Lead pipe/shank size question

Posted: Sun Mar 03, 2013 8:13 am
by bububassboner
Good day,
I have been talking with a German guy about his tuba he has for sale ( in German, my brain hurts) its an old GDR era symphonie in gold brass with the bell kranz and a left hand thumb operated fifth valve. I asked him if it is tuba shank or bass trombone shank and he didn't know. Is there any good way of telling what shank it might have before I get out there?

Thanks in advance

Re: Lead pipe/shank size question

Posted: Sun Mar 03, 2013 8:48 am
by TheHatTuba
Does it have clock or spiral springs?

Re: Lead pipe/shank size question

Posted: Sun Mar 03, 2013 9:08 am
by bububassboner
TheHatTuba wrote:Does it have clock or spiral springs?
Clock springs. Though they were redone by B&S in 2006. I'm surprised they didn't change them out then.
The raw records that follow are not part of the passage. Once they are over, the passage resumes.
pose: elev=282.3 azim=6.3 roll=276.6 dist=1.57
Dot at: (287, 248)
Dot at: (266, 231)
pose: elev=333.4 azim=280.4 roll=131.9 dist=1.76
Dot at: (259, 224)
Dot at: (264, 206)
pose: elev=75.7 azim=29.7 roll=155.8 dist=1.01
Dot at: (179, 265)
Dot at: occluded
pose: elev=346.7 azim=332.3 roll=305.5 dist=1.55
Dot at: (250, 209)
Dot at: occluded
Re: Lead pipe/shank size question

Posted: Sun Mar 03, 2013 10:47 am
by bububassboner
bloke wrote:
...so I wouldn't let a small shank receiver on a GOOD B&S Symphonie F tuba keep me from acquiring it.
Oh I wasn't gonna let that stop me. I don't have a small shank mouthpiece so if it is small shank ill need to get one.

Do you make a small shank solo mouthpiece?
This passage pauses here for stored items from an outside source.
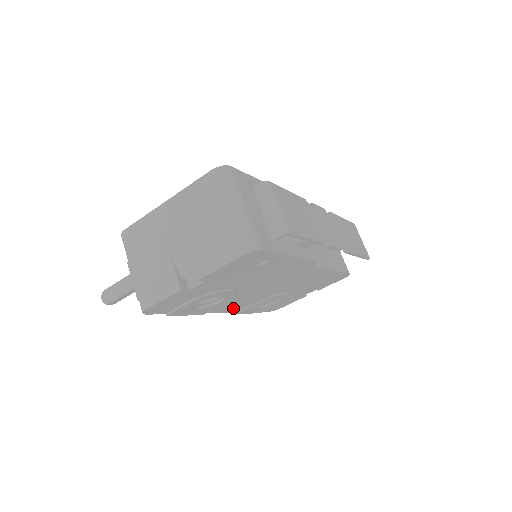
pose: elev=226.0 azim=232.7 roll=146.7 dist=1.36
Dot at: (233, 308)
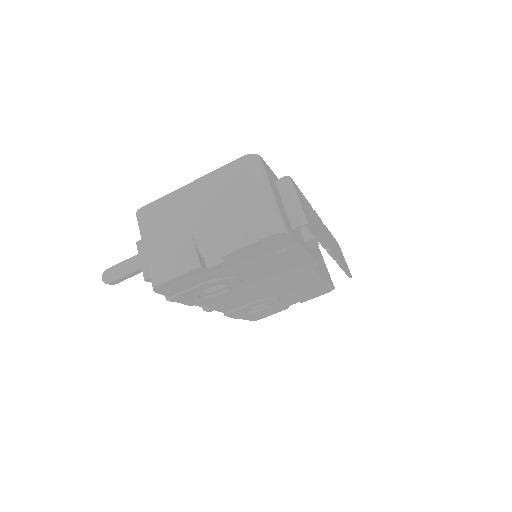
Dot at: (226, 306)
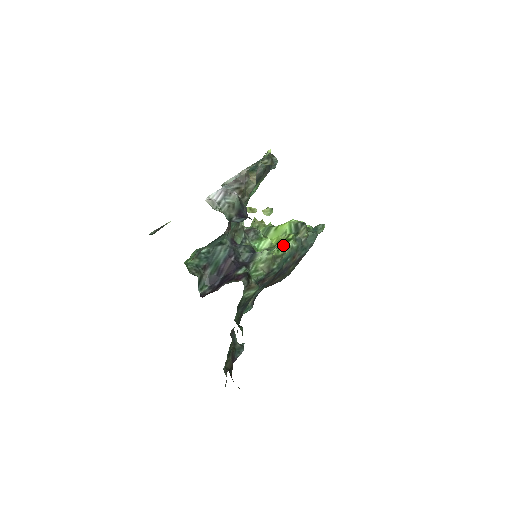
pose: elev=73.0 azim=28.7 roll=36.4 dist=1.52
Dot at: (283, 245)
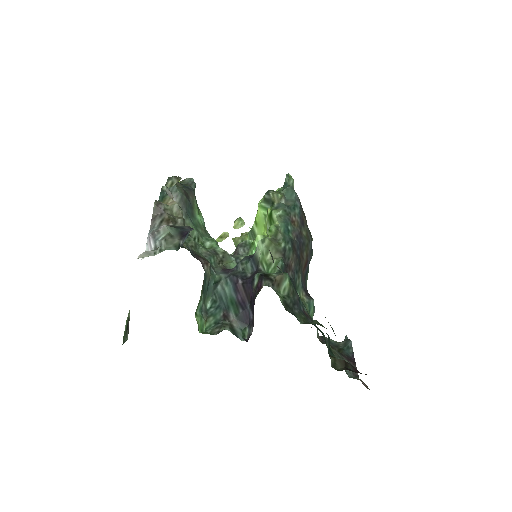
Dot at: (271, 224)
Re: Lead pipe/shank size question

Posted: Sun Mar 03, 2013 12:24 pm
by Donn
To my eye, the small end of a small shank is 12½ mm, where a US standard is a full 13. The distinction is within most people's measurement tolerances, I think.

If you're really talking "bass trombone" shank, that's a little larger, but still visibly less than 13 mm.